Meine Gedanken: “ Du hattest einen Sturz und kannst schwer atmen, Kettenriss, hintere Bremse ausgefallen, Schaltung spinnt, Kette springt ab. Strecke unfahrbar. Viele haben schon abgebrochen. Alles gute Gründe aufzuhören! Wäre doch keine Schande!“
„DOCH!!! Es wäre eine SCHANDE! In unserem Sport „ultracacling , 24h oder wie man es auch immer nennt, ist 80% Kopfsache! Der Kopf ist zu 80% der ausschlaggebene Punkt und der Unterschied zwischen den Siegern eines 24h Rennes und den „Verlierern“. Und gegen den Kopf zu verlieren wäre für mich schlimmer und nachhaltiger als jede „Niederlage“! “
Verärgert über meine Abbruch-Gedanken halte ich erneut an, putze mein Rad, fülle Flaschen und Nahrung auf, trete mir selber in der Arsch und entscheide einfach gleichmäßig weiter zu fahren.
Ich liege auf Platz 8 und es sind noch ca. 4 Std. zu fahren.
Als ich ein paar Runden später höre dass ich auf Platz 6 bin, packt mich neue Motivation. „Top 5 wär doch cool! Ich probiere es!“
Ab da fahre ich schneller und es läuft auch wieder besser.
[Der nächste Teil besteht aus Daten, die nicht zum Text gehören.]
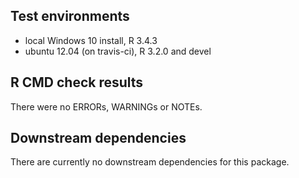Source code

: ## Test environments
* local Windows 10 install, R 3.4.3
* ubuntu 12.04 (on travis-ci), R 3.2.0 and devel

## R CMD check results
There were no ERRORs, WARNINGs or NOTEs.

## Downstream dependencies
There are currently no downstream dependencies for this package.
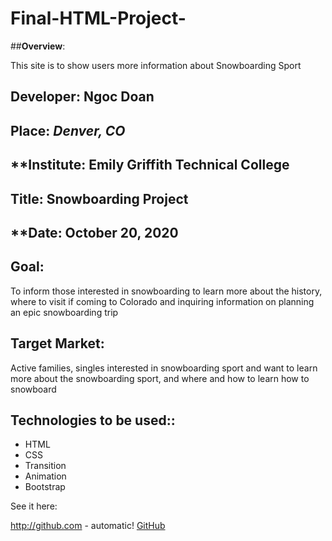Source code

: # Final-HTML-Project-

##**Overview**:
<br>

This site is to show users more information about Snowboarding Sport 

## **Developer**: Ngoc Doan
## **Place:** *Denver, CO*
## **Institute: Emily Griffith Technical College
## **Title**: Snowboarding Project 
## **Date: October 20, 2020

## **Goal**:
To inform those interested in snowboarding to learn more about the history, where to visit if coming to Colorado and inquiring information on planning an epic snowboarding trip

## **Target Market**: 
Active families, singles interested in snowboarding sport and want to learn more about the snowboarding sport, and where and how to learn how to snowboard 

## **Technologies to be used:**:
* HTML
* CSS
* Transition
* Animation
* Bootstrap


See it here: 

http://github.com - automatic!
[GitHub](https://ndoan24.github.io/Final-HTML-Project-/)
Ca. 1 Stunde vor Rennende ruft mir Martina zu:
„4. Platz! ca. 7 Minuten Rückstand auf 3!“
Durch den Matsch kann man die Nummer und Fahrer kaum erkennen, also kann ich nicht sehen wen ich überhole und wer mich überholt. Jeder könnte der Gegner auf dem 3. Platz sein.
Also: Die letzten 3 Runden fahre ich alles was geht. Die Abfahrten volles Risiko (was mich nochmals zu einer Bodenprobe zwang) und die Berge am Anschlag hoch.
Und als ich in die letzte Runde fahre höre ich den Rennsprecher sagen: „Torsten Weber vom 24h Team Northwave auf dem Weg zum 3. Platz! Die letzte Runde!“
„Was heisst das jetzt? Bin ich auf 3 ? Oder auf 4 kurz hinter 3 ? Wenn auf 3 , wie weit ist der 4, hinter mir?“
Die letzte Runde rasen die Gedanken zwischen Laktat und Schlamm hin und her.
Im Ziel sagt mir Martina dass ich es geschafft habe. Platz 3 bei der 12h WM.
Ich konnte es nicht fassen. Platz 3. Und dass wo ich ca. 4 Stunden vorher noch abbrechen wollte.
Glückwunsch an den verdienten Sieger Kai Saaler! 👍🏻
Und das I-Tüpfelchen :
Helmut und Woy sind Weltmeister in Ihrer Altersklasse geworden! Top!
Ein erfolgreiches und schönes Wochenende in Oberbayern geht zu ende.
… und ich bin froh neue Erfahrungen gesammelt zu haben und meinen inneren Schweinehund wiedermal ein stück mehr geschwächt zu haben für die Zukunft!